The Bill hands vast delegated powers to the Secretary of State, including the power to amend laws in Wales, Scotland, and Northern Ireland, despite the fact that human rights are largely a devolved matter. The Bill would also enable Ministers to ignore interim measures from the European Court of Human Rights – a rare yet vital last resort to halt proceedings like deportations when people’s lives are deemed at risk of extreme and irreversible harm.
This Bill would almost certainly be unlawful domestically and internationally. The Bill signals to the international community that the Government intends to commit human rights abuses while evading scrutiny and accountability, setting a dangerous example to other states.
More importantly, these cruel and inhumane plans are a stain on our collective moral conscience, attacking the values we cherish as a democratic, rights-respecting society. This Bill is a dangerous piece of legislation that will most certainly lead to irreparable harm, grave suffering, and possible deaths if enacted.
We stand united in solidarity with the individuals and families who would be directly harmed, and oppose the Government’s divisive attacks on refugees migrants, victims and survivors of human trafficking and modern slavery, and other people who move.
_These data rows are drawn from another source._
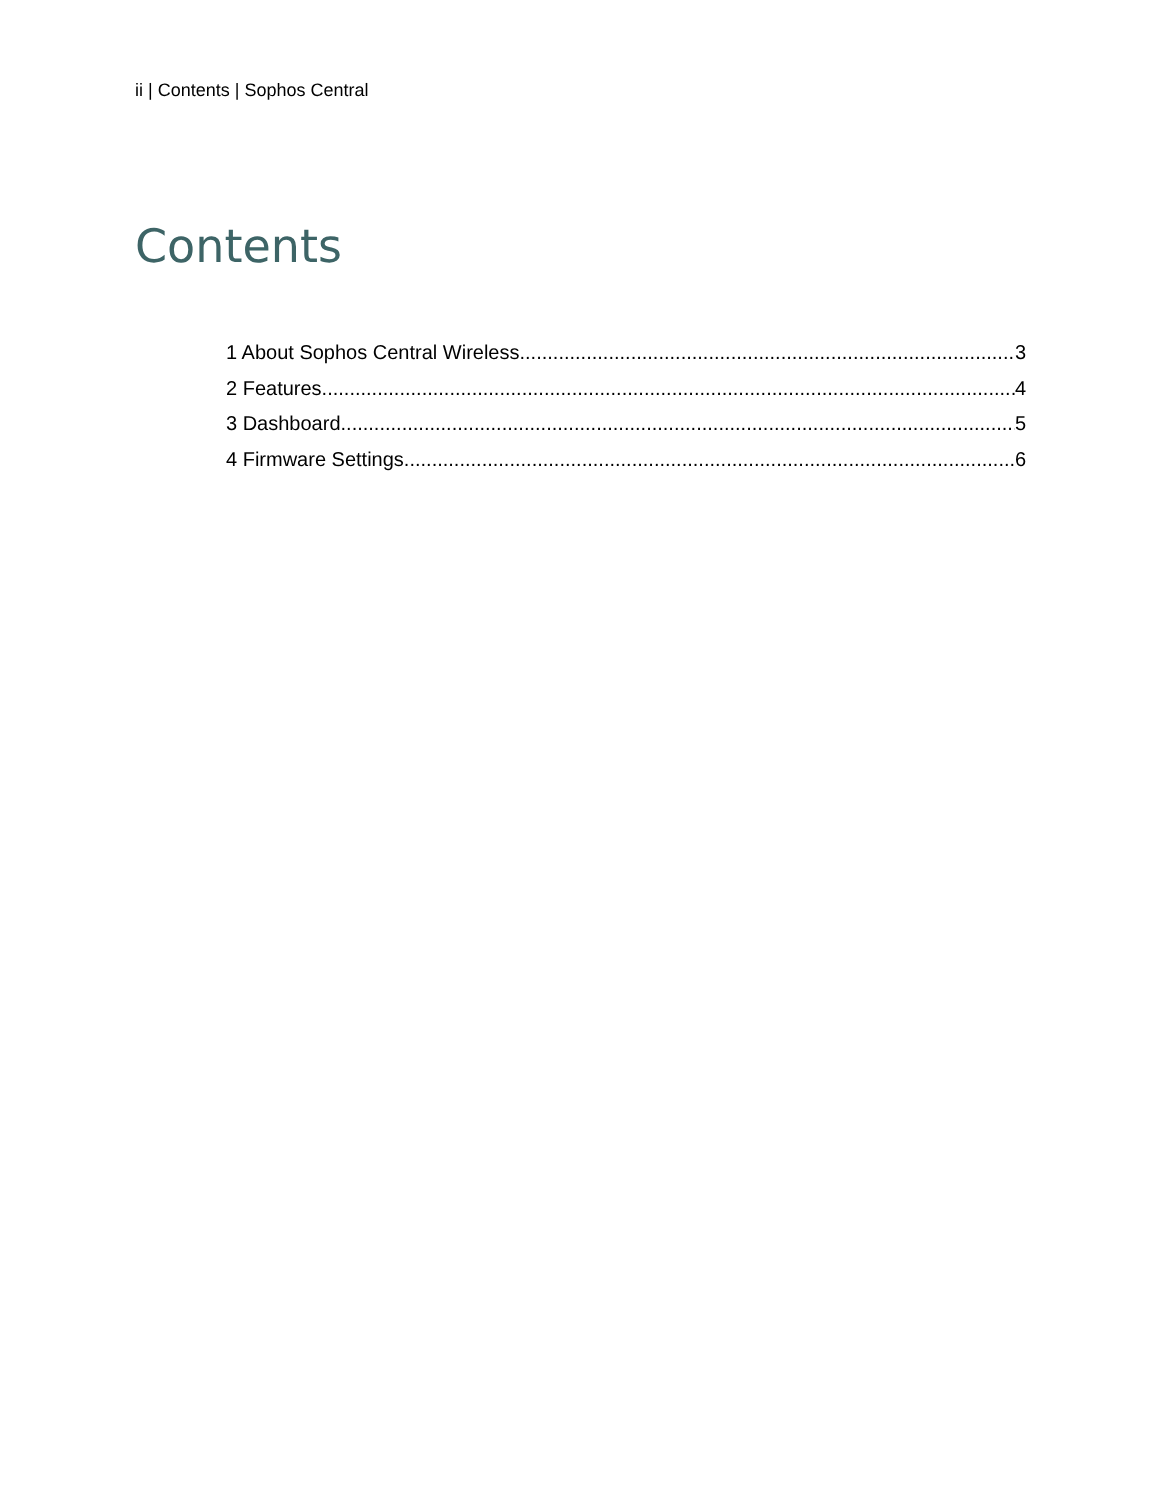ii | Contents | Sophos Central
Contents
1 About Sophos Central Wireless 3
2 Features 4
3 Dashboard 5
4 Firmware Settings 6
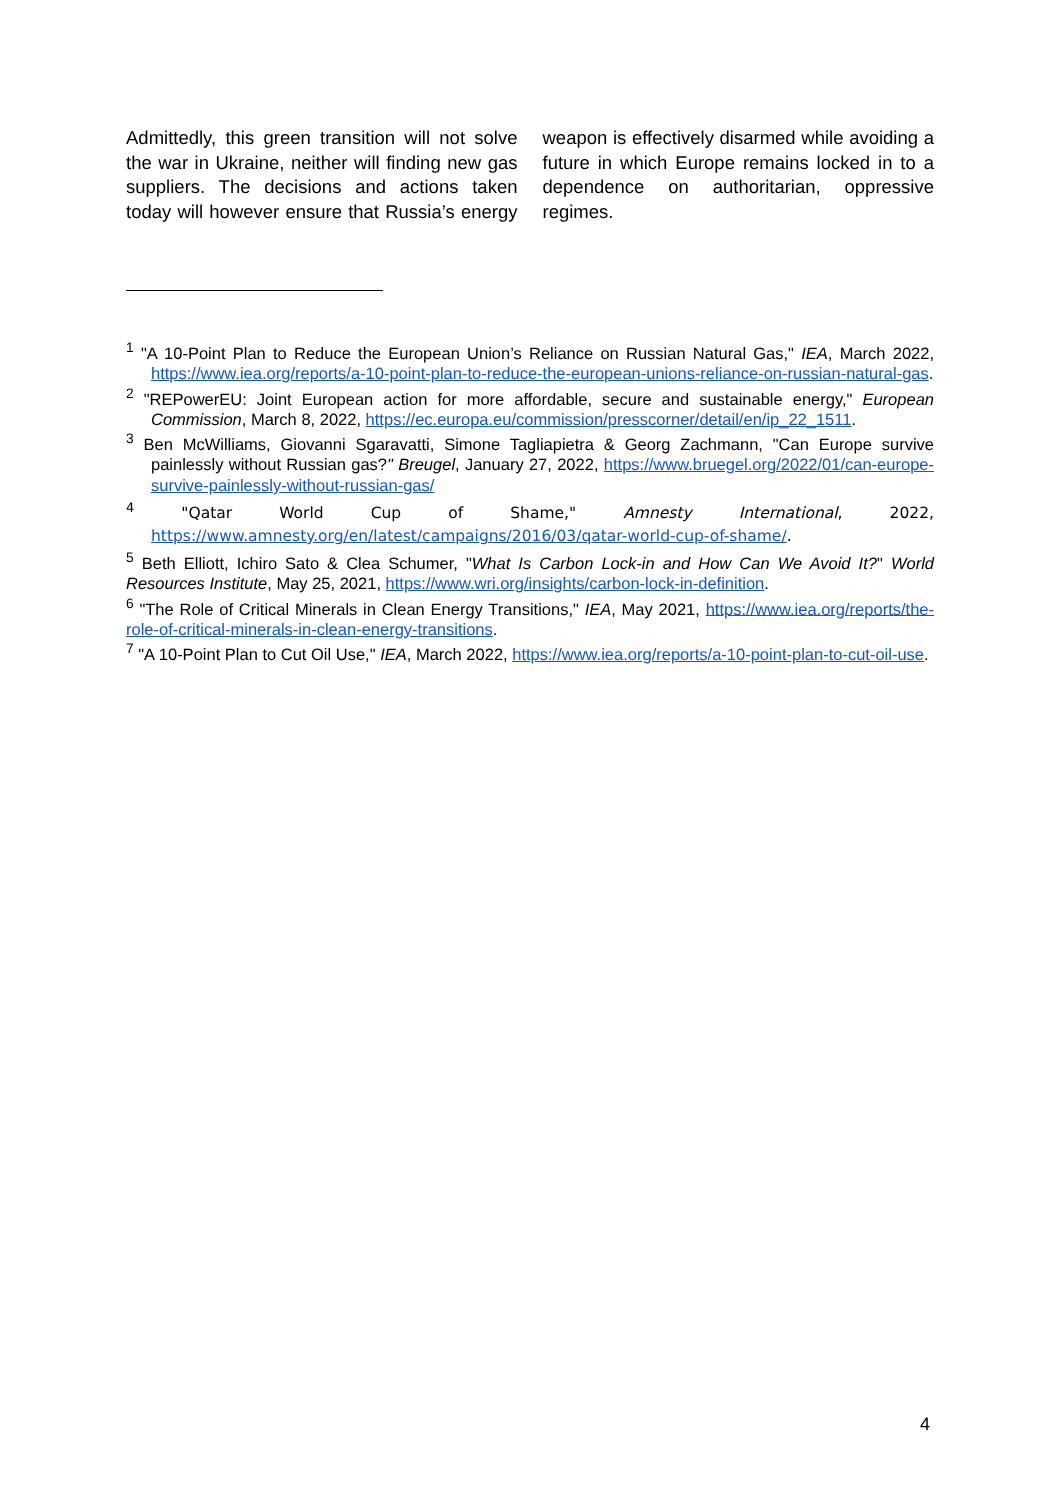Admittedly, this green transition will not solve the war in Ukraine, neither will finding new gas suppliers. The decisions and actions taken today will however ensure that Russia’s energy weapon is effectively disarmed while avoiding a future in which Europe remains locked in to a dependence on authoritarian, oppressive regimes.
<sup>1</sup> "A 10-Point Plan to Reduce the European Union’s Reliance on Russian Natural Gas," IEA, March 2022, https://www.iea.org/reports/a-10-point-plan-to-reduce-the-european-unions-reliance-on-russian-natural-gas.
<sup>2</sup> "REPowerEU: Joint European action for more affordable, secure and sustainable energy," European Commission, March 8, 2022, https://ec.europa.eu/commission/presscorner/detail/en/ip_22_1511.
<sup>3</sup> Ben McWilliams, Giovanni Sgaravatti, Simone Tagliapietra & Georg Zachmann, "Can Europe survive painlessly without Russian gas?" Breugel, January 27, 2022, https://www.bruegel.org/2022/01/can-europe-survive-painlessly-without-russian-gas/
<sup>4</sup> "Qatar World Cup of Shame," Amnesty International, 2022, https://www.amnesty.org/en/latest/campaigns/2016/03/qatar-world-cup-of-shame/.
<sup>5</sup> Beth Elliott, Ichiro Sato & Clea Schumer, "What Is Carbon Lock-in and How Can We Avoid It?" World Resources Institute, May 25, 2021, https://www.wri.org/insights/carbon-lock-in-definition.
<sup>6</sup> "The Role of Critical Minerals in Clean Energy Transitions," IEA, May 2021, https://www.iea.org/reports/the-role-of-critical-minerals-in-clean-energy-transitions.
<sup>7</sup> "A 10-Point Plan to Cut Oil Use," IEA, March 2022, https://www.iea.org/reports/a-10-point-plan-to-cut-oil-use.
4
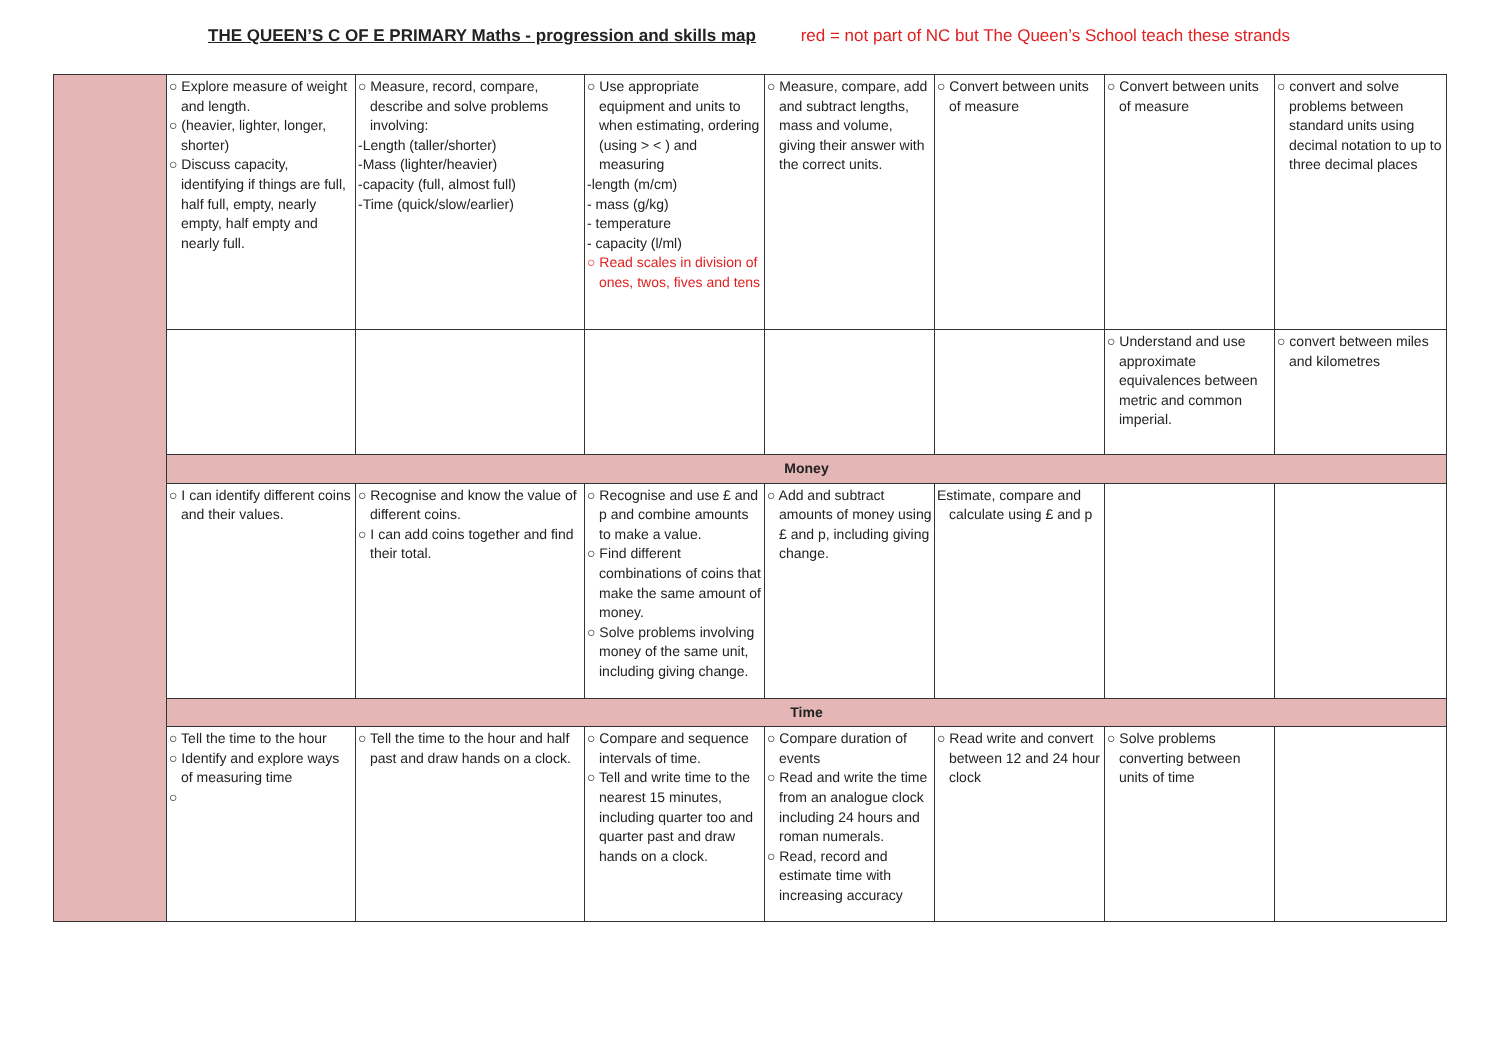THE QUEEN’S C OF E PRIMARY Maths - progression and skills map red = not part of NC but The Queen’s School teach these strands
| | ○ Explore measure of weight and length. ○ (heavier, lighter, longer, shorter) ○ Discuss capacity, identifying if things are full, half full, empty, nearly empty, half empty and nearly full. | ○ Measure, record, compare, describe and solve problems involving: -Length (taller/shorter) -Mass (lighter/heavier) -capacity (full, almost full) -Time (quick/slow/earlier) | ○ Use appropriate equipment and units to when estimating, ordering (using > < ) and measuring -length (m/cm) - mass (g/kg) - temperature - capacity (l/ml) ○ Read scales in division of ones, twos, fives and tens | ○ Measure, compare, add and subtract lengths, mass and volume, giving their answer with the correct units. | ○ Convert between units of measure | ○ Convert between units of measure | ○ convert and solve problems between standard units using decimal notation to up to three decimal places |
| | | | | | | ○ Understand and use approximate equivalences between metric and common imperial. | ○ convert between miles and kilometres |
| | Money | | | | | | |
| | ○ I can identify different coins and their values. | ○ Recognise and know the value of different coins. ○ I can add coins together and find their total. | ○ Recognise and use £ and p and combine amounts to make a value. ○ Find different combinations of coins that make the same amount of money. ○ Solve problems involving money of the same unit, including giving change. | ○ Add and subtract amounts of money using £ and p, including giving change. | Estimate, compare and calculate using £ and p | | |
| | Time | | | | | | |
| | ○ Tell the time to the hour ○ Identify and explore ways of measuring time ○ | ○ Tell the time to the hour and half past and draw hands on a clock. | ○ Compare and sequence intervals of time. ○ Tell and write time to the nearest 15 minutes, including quarter too and quarter past and draw hands on a clock. | ○ Compare duration of events ○ Read and write the time from an analogue clock including 24 hours and roman numerals. ○ Read, record and estimate time with increasing accuracy | ○ Read write and convert between 12 and 24 hour clock | ○ Solve problems converting between units of time | |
We fiercely reject any attempts to undermine the universality of human rights.
We urge all Parliamentarians to urge the Government to withdraw the Bill."
Kamran Mallick, CEO of Disability Rights UK, said "Any legislation that attacks the universality of human rights sets a dangerous precedent for everyone. It’s essential that we remember the complex and varied experiences of refugees. Disabled migrants exist and they will face additional barriers and rights abuses. We must all come together to oppose this abhorrent attack on migrants’ rights.”